Continuamos a conversa sobre o Marco Regulatório das Organizações da Sociedade Civil para ordenar a capacidade de gestão das organizações sociais.
Veja a primeira parte dessa discussão: Gestão Sustentável | parte 1
Gestão nas organizações do Terceiro Setor: prioridade para a Sustentabilidade
Outra questão que encontro constantemente nas organizações é a preocupação em elaborar projetos para o desenvolvimento de programas específicos – construir um muro ou reformar o espaço, adquirir instrumentos musicais ou carteiras para os alunos, por exemplo.
A grande maioria se esquece, porém, que podemos elaborar projetos para outras finalidades – projetos para captar recursos de pessoas para garantir a operacionalização da organização (pagamentos de funcionários, água, luz, etc), projetos para captar recursos destinados ao desenvolvimento institucional e o que considero o mais importante – projetos para garantir a sustentabilidade institucional e organizacional a longo prazo. Este, de acordo com os meus levantamentos, o que mais buscam os gestores e onde menos se aplica.
Ou seja, para cada fonte, destinação e projetos específicos. Simples assim, mas complicado de se colocar em prática pois poucas organizações do Terceiro Setor adotam práticas de planejamento e ferramentas de gestão.
Sei que a grita das médias – e principalmente as pequenas organizações da sociedade vai ser grande quando o Marco Regulatório for aprovado e colocado em prática, mas se faz necessário a criação de mecanismos de controle que propiciem mais transparência e credibilidade a utilização de recursos públicos – e tenho certeza de que, com o tempo, os financiadores privados adotarão as mesmas regras.
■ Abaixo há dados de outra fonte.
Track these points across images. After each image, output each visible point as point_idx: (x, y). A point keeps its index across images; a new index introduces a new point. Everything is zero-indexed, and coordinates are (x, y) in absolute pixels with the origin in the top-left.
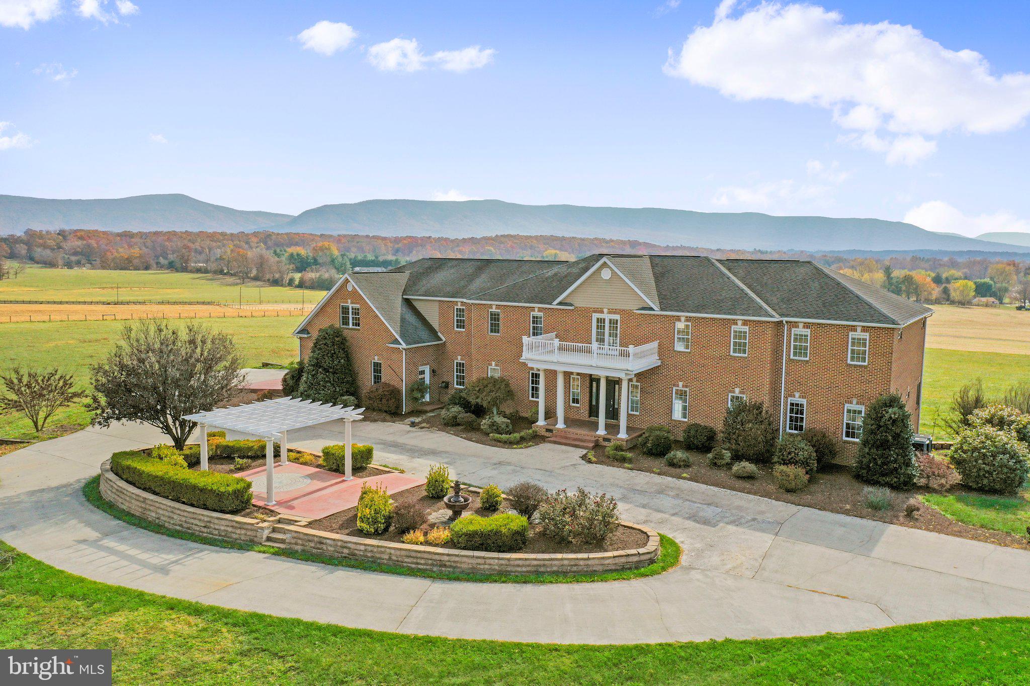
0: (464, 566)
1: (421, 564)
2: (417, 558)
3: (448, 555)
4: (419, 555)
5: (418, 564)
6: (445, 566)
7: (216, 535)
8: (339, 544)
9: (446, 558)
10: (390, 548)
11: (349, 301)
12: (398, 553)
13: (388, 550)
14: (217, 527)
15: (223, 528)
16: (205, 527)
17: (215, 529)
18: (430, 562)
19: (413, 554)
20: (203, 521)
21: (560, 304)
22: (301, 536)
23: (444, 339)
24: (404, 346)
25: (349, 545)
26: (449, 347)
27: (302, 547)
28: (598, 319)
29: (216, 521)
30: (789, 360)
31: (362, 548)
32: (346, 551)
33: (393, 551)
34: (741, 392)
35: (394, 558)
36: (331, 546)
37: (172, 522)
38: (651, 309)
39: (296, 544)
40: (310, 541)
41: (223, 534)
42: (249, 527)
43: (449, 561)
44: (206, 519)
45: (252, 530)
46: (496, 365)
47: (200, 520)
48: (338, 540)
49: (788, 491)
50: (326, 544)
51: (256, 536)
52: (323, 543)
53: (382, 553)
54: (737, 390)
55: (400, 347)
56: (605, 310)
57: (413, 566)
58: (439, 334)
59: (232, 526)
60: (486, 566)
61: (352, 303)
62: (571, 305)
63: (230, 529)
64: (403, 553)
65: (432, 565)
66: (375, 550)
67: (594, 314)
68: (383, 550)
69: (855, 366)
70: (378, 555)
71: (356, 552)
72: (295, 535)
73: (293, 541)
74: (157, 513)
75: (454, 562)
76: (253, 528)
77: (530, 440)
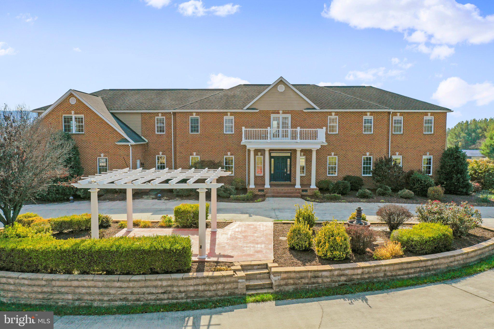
0: (442, 266)
1: (411, 273)
2: (408, 269)
3: (432, 260)
4: (409, 266)
5: (408, 274)
6: (429, 270)
7: (182, 298)
8: (336, 273)
9: (430, 263)
10: (385, 265)
11: (73, 112)
12: (392, 268)
13: (383, 268)
14: (182, 289)
15: (191, 288)
16: (164, 293)
17: (180, 292)
18: (418, 269)
19: (405, 266)
20: (162, 287)
21: (248, 109)
22: (293, 275)
23: (147, 141)
24: (133, 143)
25: (347, 272)
26: (151, 146)
27: (294, 287)
28: (274, 118)
29: (181, 283)
30: (392, 134)
31: (360, 271)
32: (343, 278)
33: (387, 268)
34: (370, 155)
35: (389, 274)
36: (327, 277)
38: (314, 109)
39: (286, 285)
40: (302, 278)
41: (193, 295)
42: (228, 280)
43: (432, 265)
44: (165, 283)
45: (230, 282)
46: (197, 155)
47: (156, 287)
48: (335, 270)
50: (322, 277)
51: (237, 288)
52: (318, 277)
53: (377, 272)
55: (129, 144)
56: (281, 112)
57: (406, 276)
58: (143, 137)
59: (205, 284)
60: (456, 263)
61: (76, 113)
62: (257, 109)
63: (201, 288)
64: (397, 267)
65: (420, 272)
66: (372, 271)
67: (272, 115)
68: (378, 268)
69: (428, 134)
70: (374, 275)
71: (354, 277)
72: (285, 276)
73: (283, 282)
75: (436, 265)
76: (233, 279)
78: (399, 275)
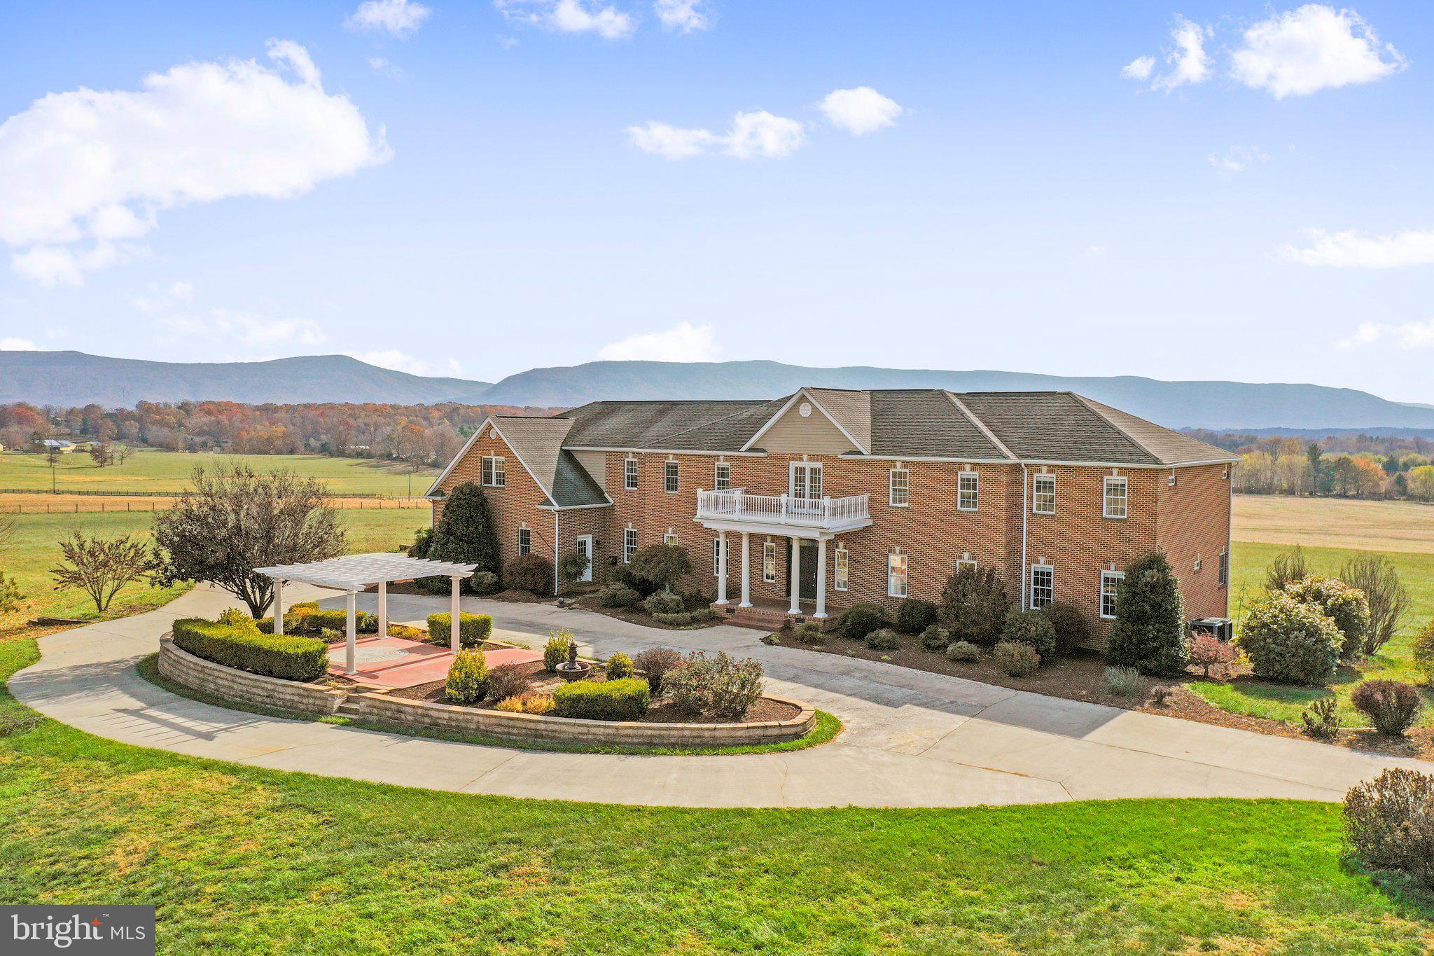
0: (563, 736)
1: (513, 734)
2: (508, 727)
3: (545, 722)
4: (511, 723)
5: (509, 734)
6: (542, 736)
7: (281, 706)
8: (420, 711)
9: (542, 726)
10: (477, 715)
11: (492, 452)
12: (487, 721)
13: (476, 718)
14: (282, 696)
15: (288, 697)
16: (268, 697)
17: (279, 699)
18: (524, 731)
19: (505, 722)
20: (267, 690)
21: (750, 450)
22: (377, 704)
23: (612, 502)
24: (557, 507)
25: (431, 713)
26: (618, 512)
27: (377, 718)
28: (796, 468)
29: (281, 689)
30: (1031, 514)
31: (446, 715)
32: (427, 720)
33: (481, 719)
34: (971, 558)
35: (482, 727)
36: (410, 714)
37: (232, 693)
38: (860, 453)
39: (371, 714)
40: (386, 709)
41: (288, 704)
42: (318, 695)
43: (546, 730)
44: (270, 687)
45: (320, 698)
46: (673, 532)
47: (262, 688)
48: (419, 707)
49: (1014, 675)
50: (404, 712)
51: (325, 706)
52: (401, 712)
53: (471, 721)
54: (966, 555)
55: (552, 508)
56: (805, 457)
57: (505, 736)
58: (606, 495)
59: (299, 695)
60: (590, 737)
61: (496, 455)
62: (763, 451)
63: (296, 698)
64: (493, 721)
65: (526, 735)
66: (461, 718)
67: (791, 462)
68: (469, 717)
69: (1112, 520)
70: (464, 725)
71: (439, 721)
72: (370, 703)
73: (367, 710)
74: (216, 684)
75: (553, 731)
76: (322, 695)
77: (705, 621)
78: (496, 733)
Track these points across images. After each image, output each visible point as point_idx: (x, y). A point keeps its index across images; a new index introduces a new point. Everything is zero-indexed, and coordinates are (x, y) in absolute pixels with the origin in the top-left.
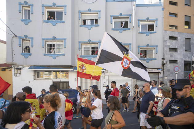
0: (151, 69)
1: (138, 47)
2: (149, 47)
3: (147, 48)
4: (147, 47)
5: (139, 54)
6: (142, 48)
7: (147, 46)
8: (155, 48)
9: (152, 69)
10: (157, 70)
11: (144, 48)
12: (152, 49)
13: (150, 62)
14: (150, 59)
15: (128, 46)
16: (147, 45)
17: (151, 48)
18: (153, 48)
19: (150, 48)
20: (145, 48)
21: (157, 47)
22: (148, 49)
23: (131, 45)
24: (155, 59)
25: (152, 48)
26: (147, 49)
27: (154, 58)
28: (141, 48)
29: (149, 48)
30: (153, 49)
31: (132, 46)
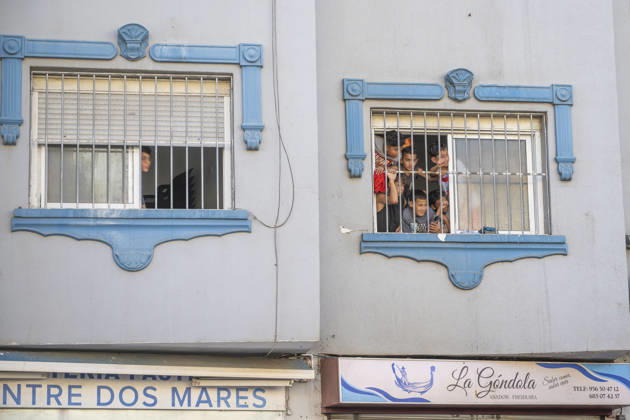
0: (506, 371)
1: (350, 93)
2: (471, 105)
3: (445, 114)
4: (446, 104)
5: (354, 176)
6: (391, 113)
7: (456, 82)
8: (540, 117)
9: (523, 368)
10: (576, 377)
11: (418, 113)
12: (512, 125)
13: (494, 276)
14: (494, 246)
15: (227, 79)
16: (449, 80)
17: (499, 115)
18: (525, 116)
19: (486, 115)
20: (432, 113)
21: (561, 99)
22: (459, 123)
23: (256, 64)
24: (552, 246)
25: (512, 115)
26: (445, 123)
27: (535, 228)
28: (375, 112)
29: (472, 114)
30: (525, 125)
31: (266, 75)
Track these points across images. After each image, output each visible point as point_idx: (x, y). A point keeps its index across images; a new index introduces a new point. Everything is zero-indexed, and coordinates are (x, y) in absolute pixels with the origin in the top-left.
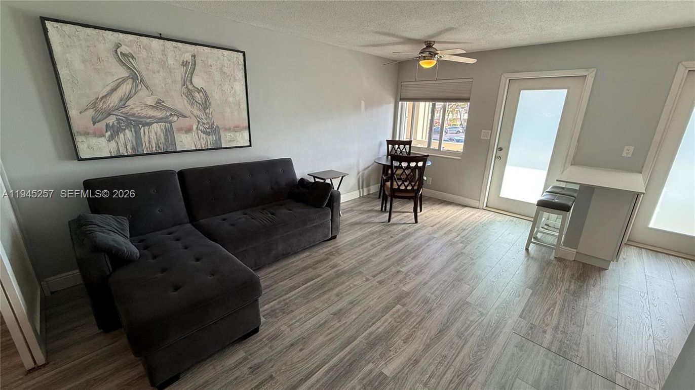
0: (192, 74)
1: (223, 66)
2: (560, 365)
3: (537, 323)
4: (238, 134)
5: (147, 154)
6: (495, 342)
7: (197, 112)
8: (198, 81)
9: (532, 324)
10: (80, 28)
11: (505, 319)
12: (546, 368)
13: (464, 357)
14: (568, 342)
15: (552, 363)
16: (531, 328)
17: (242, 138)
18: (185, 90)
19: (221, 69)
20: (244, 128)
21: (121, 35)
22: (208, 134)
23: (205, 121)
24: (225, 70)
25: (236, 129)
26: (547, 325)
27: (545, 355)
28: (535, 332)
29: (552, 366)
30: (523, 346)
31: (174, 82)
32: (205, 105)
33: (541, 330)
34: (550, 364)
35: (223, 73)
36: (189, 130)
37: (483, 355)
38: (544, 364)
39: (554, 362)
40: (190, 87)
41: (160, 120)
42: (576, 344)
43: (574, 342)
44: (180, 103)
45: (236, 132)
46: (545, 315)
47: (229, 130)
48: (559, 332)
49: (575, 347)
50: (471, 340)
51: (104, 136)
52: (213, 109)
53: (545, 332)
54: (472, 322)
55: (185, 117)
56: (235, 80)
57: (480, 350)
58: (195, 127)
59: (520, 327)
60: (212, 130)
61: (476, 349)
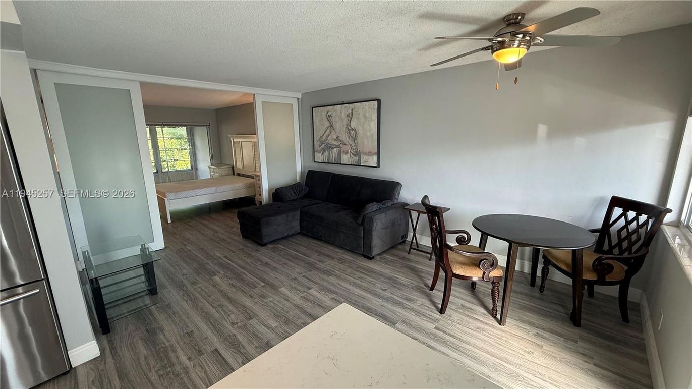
0: (351, 120)
1: (366, 112)
2: (159, 350)
3: (201, 358)
4: (370, 157)
5: (331, 163)
6: (203, 321)
7: (351, 142)
8: (353, 124)
9: (203, 354)
10: (319, 108)
11: (220, 337)
12: (165, 340)
13: (203, 303)
14: (168, 370)
15: (164, 346)
16: (200, 351)
17: (373, 161)
18: (347, 130)
19: (364, 114)
20: (374, 154)
21: (329, 107)
22: (355, 155)
23: (354, 148)
24: (367, 114)
25: (370, 154)
26: (194, 366)
27: (173, 345)
28: (194, 351)
29: (162, 344)
30: (189, 336)
31: (343, 126)
32: (355, 138)
33: (193, 357)
34: (164, 344)
35: (365, 116)
36: (347, 153)
37: (198, 312)
38: (168, 341)
39: (164, 347)
40: (349, 128)
41: (337, 146)
42: (162, 376)
43: (164, 376)
44: (344, 137)
45: (369, 156)
46: (205, 372)
47: (365, 154)
48: (181, 371)
49: (161, 373)
50: (214, 310)
51: (320, 153)
52: (359, 140)
53: (190, 359)
54: (229, 315)
55: (346, 145)
56: (371, 120)
57: (203, 312)
58: (349, 151)
59: (206, 343)
60: (357, 154)
61: (205, 310)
É preciso, desde já, que as organizações comecem a quebrar paradigmas e comecem processos de qualificação de seus gestores e dos profissionais que atuam ou prestam serviços a elas. Hoje temos vários caminhos para isto, podendo as organizações se utilizarem melhor da internet e das mídias sociais, diversificar as suas fontes de financiamento, lembrar e focar no potencial que existe nos doadores individuais – veja artigo no site da ABCR, ter relações mais transparentes, éticas e estáveis com as fontes públicas e implantarem projetos e programas para fortalecer os mecanismos de sustentabilidade como os fundos patrimoniais.
A mobilização de recursos está diretamente ligada à identidade, à significatividade, ao desenvolvimento e à sustentabilidade institucional.
Outros pontos no projeto do Marco Regulatório passam ainda, de forma necessária, pela estruturação de gestão interna das organizações, como a criação de tipos de parcerias específicos a serem celebrados entre as organizações da sociedade civil e o Estado, como o termo de colaboração – destinado às propostas vindas do poder público e o termo de fomento, a ser aplicado em projetos de livre iniciativa das organizações, além da obrigatoriedade de auditoria externa e a chance de atuação em rede.
De acordo com reportagem da Folha de São Paulo, há também pontos não inseridos na proposta além da contextualização geral do projeto. Segundo Andre Degenszajn, secretário-geral do GIFE (Grupo de Institutos, Fundações e Empresas):
“O foco do projeto de lei está na contratualização, mas não dá conta de tudo. Quase não aborda a comprovação de resultados, por exemplo. Ele tem uma abordagem extremamente formalista, administrativo-burocrática. Precisa ser aprovado, sim, mas não resolve todas as questões.”
A advogada especializada em terceiro setor e membro da Rede Interamericana de Direito das Organizações da Sociedade Civil, Paula Storto, afirma que o projeto de lei é um avanço, mas também defende a continuidade do debate.
“Organizações sociais sérias têm o direito de ser financiadas pelo Estado. O marco legal atende necessidades das organizações, da sociedade civil e da administração pública e traz mais segurança jurídica a essas parcerias, mas poderia ter ido além. Ele facilita as relações com organizações prestadoras de serviço, mas o mesmo não ocorre com ONGs que pensam a participação social, que tentam trazer novas tecnologias sociais, como no passado ocorreu com a Pastoral da Criança e a disseminação do soro caseiro.”
Merula Steagall, presidente da Abrale (Associação Brasileira de Linfoma e Leucemia) e da Abrasta (Associação Brasileira de Talassemia), vencedora do Prêmio Empreendedor Social 2013, concorda com as ressalvas.
“Mesmo quando temos uma lei, temos pouco poder de assegurar a sua implementação. Pela nossa experiência, hoje é muito difícil qualquer tentativa de parceria séria sair do papel. A burocracia acaba impedindo projetos que possam ser úteis à sociedade.”